Here were my suggestions:
•Arrange to have the campaign bus repossessed.
•Re-invest funds currently stashed in Cayman Islands in a hedge fund consisting entirely of scratch-off lottery tickets.
•At rallies, lead supporters in a rousing rendition of Weezer anthem, "I Want to Be from Beverly Hills."
•Leak to press that you've been eating Spam every night for a week.
•Hire at least one more person of color to stand in the background at campaign stops joining the one ubiquitous middle-aged black woman currently on display.
•Stop getting your hair done by the same hairdresser who does Calista Gingrich.
•Put up shelves in garage. Chop off finger with circular saw. Go to emergency room. Wait to see doctor for seven hours.
•Continue run for presidency but spend spare time selling non-essential possessions on eBay.

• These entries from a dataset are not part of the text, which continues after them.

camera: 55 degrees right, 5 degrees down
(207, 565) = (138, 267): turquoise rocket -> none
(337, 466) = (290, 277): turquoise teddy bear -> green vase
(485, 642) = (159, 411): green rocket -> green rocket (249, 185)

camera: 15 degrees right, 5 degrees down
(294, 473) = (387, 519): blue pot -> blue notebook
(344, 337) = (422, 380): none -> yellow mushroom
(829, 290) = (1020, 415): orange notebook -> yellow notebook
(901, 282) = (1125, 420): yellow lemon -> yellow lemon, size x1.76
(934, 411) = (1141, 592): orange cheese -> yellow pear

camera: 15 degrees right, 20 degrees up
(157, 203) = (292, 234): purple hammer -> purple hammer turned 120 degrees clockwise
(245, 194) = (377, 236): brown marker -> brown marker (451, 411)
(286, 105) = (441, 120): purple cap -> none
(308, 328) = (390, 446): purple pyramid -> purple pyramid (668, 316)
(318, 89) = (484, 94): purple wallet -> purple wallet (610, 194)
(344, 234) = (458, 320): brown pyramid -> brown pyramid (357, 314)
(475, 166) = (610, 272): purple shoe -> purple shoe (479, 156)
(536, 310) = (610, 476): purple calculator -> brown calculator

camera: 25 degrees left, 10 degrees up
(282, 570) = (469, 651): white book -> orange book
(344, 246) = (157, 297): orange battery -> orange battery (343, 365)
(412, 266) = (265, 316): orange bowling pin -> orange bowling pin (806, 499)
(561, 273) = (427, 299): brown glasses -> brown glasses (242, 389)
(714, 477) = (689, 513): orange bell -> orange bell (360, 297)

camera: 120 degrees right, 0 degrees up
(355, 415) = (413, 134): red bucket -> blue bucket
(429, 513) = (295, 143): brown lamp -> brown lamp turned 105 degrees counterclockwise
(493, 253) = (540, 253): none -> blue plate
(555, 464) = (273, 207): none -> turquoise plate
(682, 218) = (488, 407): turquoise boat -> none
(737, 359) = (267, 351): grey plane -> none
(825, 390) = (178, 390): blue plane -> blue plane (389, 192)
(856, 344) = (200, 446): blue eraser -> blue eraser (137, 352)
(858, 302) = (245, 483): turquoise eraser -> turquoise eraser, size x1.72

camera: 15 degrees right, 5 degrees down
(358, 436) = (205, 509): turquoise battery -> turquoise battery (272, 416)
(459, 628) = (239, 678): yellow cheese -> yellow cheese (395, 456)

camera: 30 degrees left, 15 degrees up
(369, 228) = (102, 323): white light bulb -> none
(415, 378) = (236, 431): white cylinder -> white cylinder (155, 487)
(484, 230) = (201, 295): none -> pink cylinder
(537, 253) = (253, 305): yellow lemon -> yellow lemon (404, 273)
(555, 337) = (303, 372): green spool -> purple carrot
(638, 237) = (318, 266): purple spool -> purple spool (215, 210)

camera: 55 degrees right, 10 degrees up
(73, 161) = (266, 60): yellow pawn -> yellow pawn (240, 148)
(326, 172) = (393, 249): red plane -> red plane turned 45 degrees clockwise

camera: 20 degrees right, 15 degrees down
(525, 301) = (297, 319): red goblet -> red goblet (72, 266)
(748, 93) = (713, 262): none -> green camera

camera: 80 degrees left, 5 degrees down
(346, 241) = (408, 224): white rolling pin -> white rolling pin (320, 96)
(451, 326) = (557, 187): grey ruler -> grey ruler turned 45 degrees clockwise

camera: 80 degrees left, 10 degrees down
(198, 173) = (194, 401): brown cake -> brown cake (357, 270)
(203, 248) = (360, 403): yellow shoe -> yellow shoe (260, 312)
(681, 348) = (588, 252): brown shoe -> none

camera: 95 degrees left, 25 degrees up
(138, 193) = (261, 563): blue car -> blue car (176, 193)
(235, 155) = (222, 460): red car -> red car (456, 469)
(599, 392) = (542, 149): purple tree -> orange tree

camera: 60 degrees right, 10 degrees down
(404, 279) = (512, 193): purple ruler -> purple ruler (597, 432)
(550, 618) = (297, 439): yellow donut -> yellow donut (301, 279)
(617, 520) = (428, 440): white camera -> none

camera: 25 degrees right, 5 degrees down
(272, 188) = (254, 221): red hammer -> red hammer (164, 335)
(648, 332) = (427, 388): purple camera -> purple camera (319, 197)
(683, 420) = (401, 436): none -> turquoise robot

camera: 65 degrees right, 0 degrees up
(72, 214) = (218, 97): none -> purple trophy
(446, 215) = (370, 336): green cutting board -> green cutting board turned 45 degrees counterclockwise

After hearing my advice, the candidate and his staff stood up on their alligator leather upholstered swiveling (and reclining), captain's chairs, and began applauding wildly. Mitt seemed most excited about singing the Weezer anthem at the end of rallies . "When I sing to the crowds they love it," he said beaming. It wasn't until that moment that I truly understood just how out of touch with the voters Mitt really is.